Not just about changing practices: changing vision. In addition to outlining the specific techniques and practices that DYS uses, the report also makes the case that changing values and beliefs are critical to success. States interested in using all or part of Missour’'s approach must first make their agency’s mission and central focus helping youth create meaningful and lasting life changes. As Cynthia Osborne, an expert cited in the report, noted, a system that holds “the traditional corrections values of punishment” must shift to one that is centered on “treatment, compassion and accountability.”

A model system built on relationships, safety and trust. Throughout the country, many confined youth are subject to physical or sexual abuse, excessive use of force and isolation, and improper prescribing of medication. Young people are most likely to be successful in pursuing needed life changes if they are in a safe, nurturing environment where they are listened to and guided by trusted adults, according to Missouri’s juvenile justice leaders. In addition to having good relationships with staff, youth must also feel free from peer intimidation, humiliation, or ridicule. Smaller, more homelike facilities with highly trained and ever-present staff have been the key to achieving this environment of mutual respect and accountability. The report emphasizes that embarking on this type of transformation requires only a willingness to take a first step and a commitment to the long-term process of continual improvement.

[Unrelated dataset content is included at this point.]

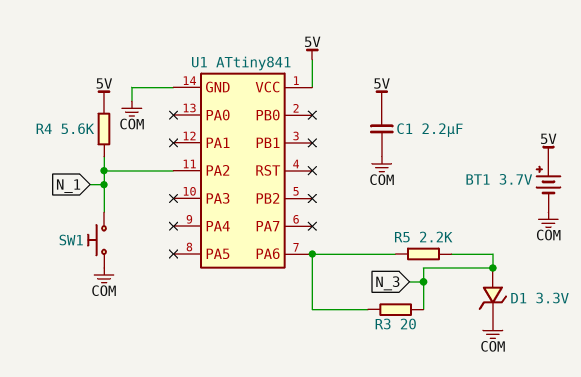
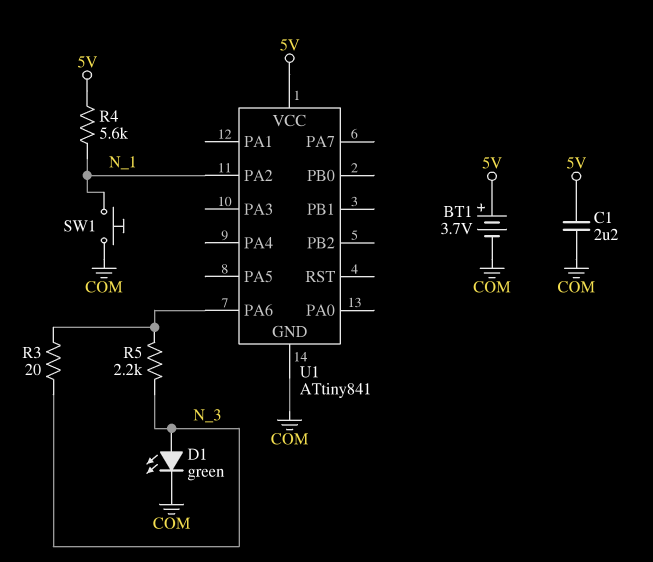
D1: zener 3.3V (A N_3, K COM) -> LED green (A N_3, K COM)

“Missouri’s juvenile corrections system has not always been exemplary,” the report states. “Until its closure in 1983, Boonville (Training School) was repeatedly cited for severe abuses.” After that facility closed and Missouri moved to smaller, more therapeutic facilities, it took years to build and perfect the effective therapeutic model it employs today.

Key components of the Missouri Model, which the report describes in greater detail, include:

  • Small and more home-like facilities, close to home. Missouri places youth who require confinement into smaller facilities located near the youths’ homes and families, rather than incarcerating delinquent youth in large, far-away, prisonlike training schools.
     
  • Individual care within a group treatment model. Missouri places youth into closely supervised small groups and applies a rigorous group treatment process offering extensive and ongoing individual attention, rather than isolating confined youth in individual cells or leaving them to fend for themselves among a crowd of delinquent peers.
     
  • Safety through relationships and supervision, not correctional coercion. Missouri places great emphasis on (and achieves admirable success in) keeping youth safe not only from physical aggression but also from ridicule and emotional abuse; and it does so through the constant supervision of well-trained staff and supportive peer relationships rather than through coercive techniques that are commonplace in most youth corrections systems.
     
  • Building skills for success. Missouri helps confined youth develop academic, pre-vocational and communications skills that improve their ability to succeed following release – along with crucial insights into the roots of their delinquent behavior and new social competence to acknowledge and solve personal problems.
     
  • Families as partners. Missouri reaches out to family members and involves them both as partners in the treatment process and as allies in planning for success in the aftercare transition, rather than keeping families at a distance and treating them as the source of delinquent youths’ problems.
     
  • Focus on aftercare. Missouri provides considerable support and supervision for youth transitioning home from a residential facility-conducting intensive aftercare planning prior to release, monitoring and mentoring youth closely in the first crucial weeks following release, and working hard to enroll them in school, place them in jobs, and/or sign them up for extracurricular activities in their home communities.